What is needed:
Pick out every line in the records below that contains the word "clock", and copy each of those lines in full.
Supplied records Block Start
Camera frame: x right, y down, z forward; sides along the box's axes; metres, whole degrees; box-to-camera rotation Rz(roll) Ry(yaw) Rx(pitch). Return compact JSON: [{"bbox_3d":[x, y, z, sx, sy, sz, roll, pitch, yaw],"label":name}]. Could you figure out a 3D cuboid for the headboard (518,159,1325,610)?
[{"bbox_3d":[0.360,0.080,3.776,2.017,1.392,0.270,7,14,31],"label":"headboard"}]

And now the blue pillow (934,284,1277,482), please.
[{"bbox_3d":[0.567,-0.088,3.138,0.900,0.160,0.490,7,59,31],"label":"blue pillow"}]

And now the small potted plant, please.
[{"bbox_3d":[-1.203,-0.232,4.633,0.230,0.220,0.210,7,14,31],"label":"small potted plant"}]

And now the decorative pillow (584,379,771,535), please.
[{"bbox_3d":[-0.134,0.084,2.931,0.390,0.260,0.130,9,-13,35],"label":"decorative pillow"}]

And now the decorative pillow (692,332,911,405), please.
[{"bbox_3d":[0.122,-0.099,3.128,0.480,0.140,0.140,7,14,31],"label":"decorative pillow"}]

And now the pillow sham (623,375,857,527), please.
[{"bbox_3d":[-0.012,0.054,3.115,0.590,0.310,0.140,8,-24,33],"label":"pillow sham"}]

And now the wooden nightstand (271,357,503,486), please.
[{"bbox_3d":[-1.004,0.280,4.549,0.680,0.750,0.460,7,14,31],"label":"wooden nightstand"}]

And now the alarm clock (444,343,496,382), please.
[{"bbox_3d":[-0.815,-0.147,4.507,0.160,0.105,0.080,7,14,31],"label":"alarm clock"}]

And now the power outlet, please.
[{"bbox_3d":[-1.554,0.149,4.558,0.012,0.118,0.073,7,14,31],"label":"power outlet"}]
Supplied records Block End
Supplied records Block Start
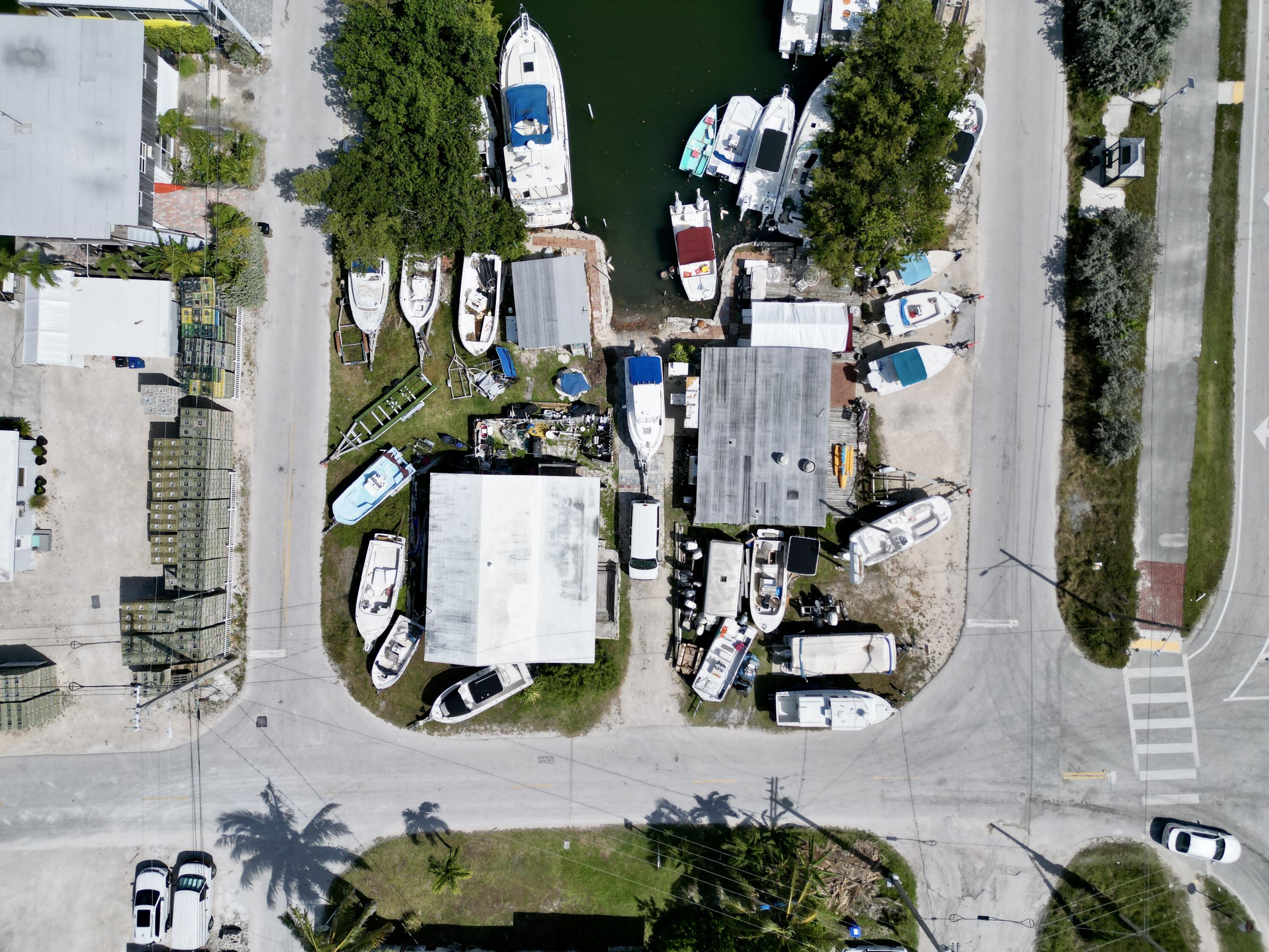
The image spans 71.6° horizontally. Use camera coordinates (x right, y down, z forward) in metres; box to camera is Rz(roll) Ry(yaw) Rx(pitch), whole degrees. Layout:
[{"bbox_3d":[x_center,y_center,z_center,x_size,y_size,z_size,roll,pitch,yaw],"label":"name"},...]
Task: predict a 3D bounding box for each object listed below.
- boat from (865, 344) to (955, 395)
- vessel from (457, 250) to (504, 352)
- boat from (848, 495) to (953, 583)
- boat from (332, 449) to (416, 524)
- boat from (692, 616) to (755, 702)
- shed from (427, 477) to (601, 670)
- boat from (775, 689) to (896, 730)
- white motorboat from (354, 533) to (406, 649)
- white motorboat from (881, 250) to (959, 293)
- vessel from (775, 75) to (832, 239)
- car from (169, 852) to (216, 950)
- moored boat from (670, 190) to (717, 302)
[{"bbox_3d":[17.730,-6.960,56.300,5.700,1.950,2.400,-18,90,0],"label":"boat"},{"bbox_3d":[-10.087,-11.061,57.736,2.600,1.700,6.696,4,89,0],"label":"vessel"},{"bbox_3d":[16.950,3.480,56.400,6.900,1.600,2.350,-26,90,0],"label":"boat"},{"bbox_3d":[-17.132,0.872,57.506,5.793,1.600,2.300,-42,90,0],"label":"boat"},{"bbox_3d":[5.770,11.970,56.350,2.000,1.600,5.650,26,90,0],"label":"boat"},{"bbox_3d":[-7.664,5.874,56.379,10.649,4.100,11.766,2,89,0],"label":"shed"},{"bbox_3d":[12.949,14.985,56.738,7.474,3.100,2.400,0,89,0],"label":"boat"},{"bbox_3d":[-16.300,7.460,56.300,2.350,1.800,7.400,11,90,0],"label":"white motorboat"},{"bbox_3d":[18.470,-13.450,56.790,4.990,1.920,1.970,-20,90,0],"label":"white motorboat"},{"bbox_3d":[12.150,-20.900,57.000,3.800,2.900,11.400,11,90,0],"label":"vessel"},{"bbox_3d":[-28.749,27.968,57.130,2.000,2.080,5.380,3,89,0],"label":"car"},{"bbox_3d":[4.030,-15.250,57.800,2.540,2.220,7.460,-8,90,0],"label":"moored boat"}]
Supplied records Block End
Reply to the task:
And now the alarm clock (444,343,496,382), please.
[{"bbox_3d":[-0.815,-0.147,4.507,0.160,0.105,0.080,7,14,31],"label":"alarm clock"}]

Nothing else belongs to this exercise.